[AIM OF THE EXERCISE]
Render every line of the records below as one numbered list, leaving out any blank lines.

[RECORDS FOR THIS TASK]
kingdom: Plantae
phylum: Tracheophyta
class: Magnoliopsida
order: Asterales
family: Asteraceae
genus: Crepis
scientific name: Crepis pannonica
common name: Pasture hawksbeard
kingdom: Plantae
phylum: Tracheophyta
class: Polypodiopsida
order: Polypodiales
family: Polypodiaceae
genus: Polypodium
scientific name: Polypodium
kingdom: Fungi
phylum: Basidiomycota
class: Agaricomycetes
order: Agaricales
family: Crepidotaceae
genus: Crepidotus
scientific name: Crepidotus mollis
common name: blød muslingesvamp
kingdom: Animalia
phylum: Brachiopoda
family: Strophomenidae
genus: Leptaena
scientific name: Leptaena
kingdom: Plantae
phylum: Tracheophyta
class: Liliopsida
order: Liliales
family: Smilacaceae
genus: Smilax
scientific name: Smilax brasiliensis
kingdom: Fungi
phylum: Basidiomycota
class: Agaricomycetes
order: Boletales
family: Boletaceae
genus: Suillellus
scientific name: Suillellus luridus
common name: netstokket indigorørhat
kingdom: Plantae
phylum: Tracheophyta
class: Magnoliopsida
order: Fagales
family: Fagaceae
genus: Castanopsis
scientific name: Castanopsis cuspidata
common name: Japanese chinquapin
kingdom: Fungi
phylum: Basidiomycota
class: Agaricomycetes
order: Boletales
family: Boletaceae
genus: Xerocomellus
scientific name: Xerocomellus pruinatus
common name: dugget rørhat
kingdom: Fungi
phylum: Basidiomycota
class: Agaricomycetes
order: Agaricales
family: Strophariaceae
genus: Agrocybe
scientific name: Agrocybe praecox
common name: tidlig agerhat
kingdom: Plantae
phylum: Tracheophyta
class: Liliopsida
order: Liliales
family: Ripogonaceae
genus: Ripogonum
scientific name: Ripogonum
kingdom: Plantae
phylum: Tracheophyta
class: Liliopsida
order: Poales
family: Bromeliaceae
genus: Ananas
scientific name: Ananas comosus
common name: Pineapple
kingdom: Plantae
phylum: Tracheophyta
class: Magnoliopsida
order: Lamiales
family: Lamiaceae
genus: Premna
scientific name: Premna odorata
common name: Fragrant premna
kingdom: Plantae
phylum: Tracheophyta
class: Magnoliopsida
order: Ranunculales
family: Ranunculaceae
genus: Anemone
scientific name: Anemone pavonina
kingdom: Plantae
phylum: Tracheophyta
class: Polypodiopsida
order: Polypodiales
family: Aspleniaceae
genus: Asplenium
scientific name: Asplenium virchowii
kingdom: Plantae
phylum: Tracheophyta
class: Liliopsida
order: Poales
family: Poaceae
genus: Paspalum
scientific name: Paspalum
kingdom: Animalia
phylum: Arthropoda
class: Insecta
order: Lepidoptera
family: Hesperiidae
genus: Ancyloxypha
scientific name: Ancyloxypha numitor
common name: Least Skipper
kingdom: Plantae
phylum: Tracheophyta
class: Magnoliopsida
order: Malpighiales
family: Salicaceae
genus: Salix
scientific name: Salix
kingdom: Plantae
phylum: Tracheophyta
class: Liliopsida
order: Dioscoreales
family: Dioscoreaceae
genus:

[RESULT]
1. kingdom: Plantae
2. phylum: Tracheophyta
3. class: Magnoliopsida
4. order: Asterales
5. family: Asteraceae
6. genus: Crepis
7. scientific name: Crepis pannonica
8. common name: Pasture hawksbeard
9. kingdom: Plantae
10. phylum: Tracheophyta
11. class: Polypodiopsida
12. order: Polypodiales
13. family: Polypodiaceae
14. genus: Polypodium
15. scientific name: Polypodium
16. kingdom: Fungi
17. phylum: Basidiomycota
18. class: Agaricomycetes
19. order: Agaricales
20. family: Crepidotaceae
21. genus: Crepidotus
22. scientific name: Crepidotus mollis
23. common name: blød muslingesvamp
24. kingdom: Animalia
25. phylum: Brachiopoda
26. family: Strophomenidae
27. genus: Leptaena
28. scientific name: Leptaena
29. kingdom: Plantae
30. phylum: Tracheophyta
31. class: Liliopsida
32. order: Liliales
33. family: Smilacaceae
34. genus: Smilax
35. scientific name: Smilax brasiliensis
36. kingdom: Fungi
37. phylum: Basidiomycota
38. class: Agaricomycetes
39. order: Boletales
40. family: Boletaceae
41. genus: Suillellus
42. scientific name: Suillellus luridus
43. common name: netstokket indigorørhat
44. kingdom: Plantae
45. phylum: Tracheophyta
46. class: Magnoliopsida
47. order: Fagales
48. family: Fagaceae
49. genus: Castanopsis
50. scientific name: Castanopsis cuspidata
51. common name: Japanese chinquapin
52. kingdom: Fungi
53. phylum: Basidiomycota
54. class: Agaricomycetes
55. order: Boletales
56. family: Boletaceae
57. genus: Xerocomellus
58. scientific name: Xerocomellus pruinatus
59. common name: dugget rørhat
60. kingdom: Fungi
61. phylum: Basidiomycota
62. class: Agaricomycetes
63. order: Agaricales
64. family: Strophariaceae
65. genus: Agrocybe
66. scientific name: Agrocybe praecox
67. common name: tidlig agerhat
68. kingdom: Plantae
69. phylum: Tracheophyta
70. class: Liliopsida
71. order: Liliales
72. family: Ripogonaceae
73. genus: Ripogonum
74. scientific name: Ripogonum
75. kingdom: Plantae
76. phylum: Tracheophyta
77. class: Liliopsida
78. order: Poales
79. family: Bromeliaceae
80. genus: Ananas
81. scientific name: Ananas comosus
82. common name: Pineapple
83. kingdom: Plantae
84. phylum: Tracheophyta
85. class: Magnoliopsida
86. order: Lamiales
87. family: Lamiaceae
88. genus: Premna
89. scientific name: Premna odorata
90. common name: Fragrant premna
91. kingdom: Plantae
92. phylum: Tracheophyta
93. class: Magnoliopsida
94. order: Ranunculales
95. family: Ranunculaceae
96. genus: Anemone
97. scientific name: Anemone pavonina
98. kingdom: Plantae
99. phylum: Tracheophyta
100. class: Polypodiopsida
101. order: Polypodiales
102. family: Aspleniaceae
103. genus: Asplenium
104. scientific name: Asplenium virchowii
105. kingdom: Plantae
106. phylum: Tracheophyta
107. class: Liliopsida
108. order: Poales
109. family: Poaceae
110. genus: Paspalum
111. scientific name: Paspalum
112. kingdom: Animalia
113. phylum: Arthropoda
114. class: Insecta
115. order: Lepidoptera
116. family: Hesperiidae
117. genus: Ancyloxypha
118. scientific name: Ancyloxypha numitor
119. common name: Least Skipper
120. kingdom: Plantae
121. phylum: Tracheophyta
122. class: Magnoliopsida
123. order: Malpighiales
124. family: Salicaceae
125. genus: Salix
126. scientific name: Salix
127. kingdom: Plantae
128. phylum: Tracheophyta
129. class: Liliopsida
130. order: Dioscoreales
131. family: Dioscoreaceae
132. genus:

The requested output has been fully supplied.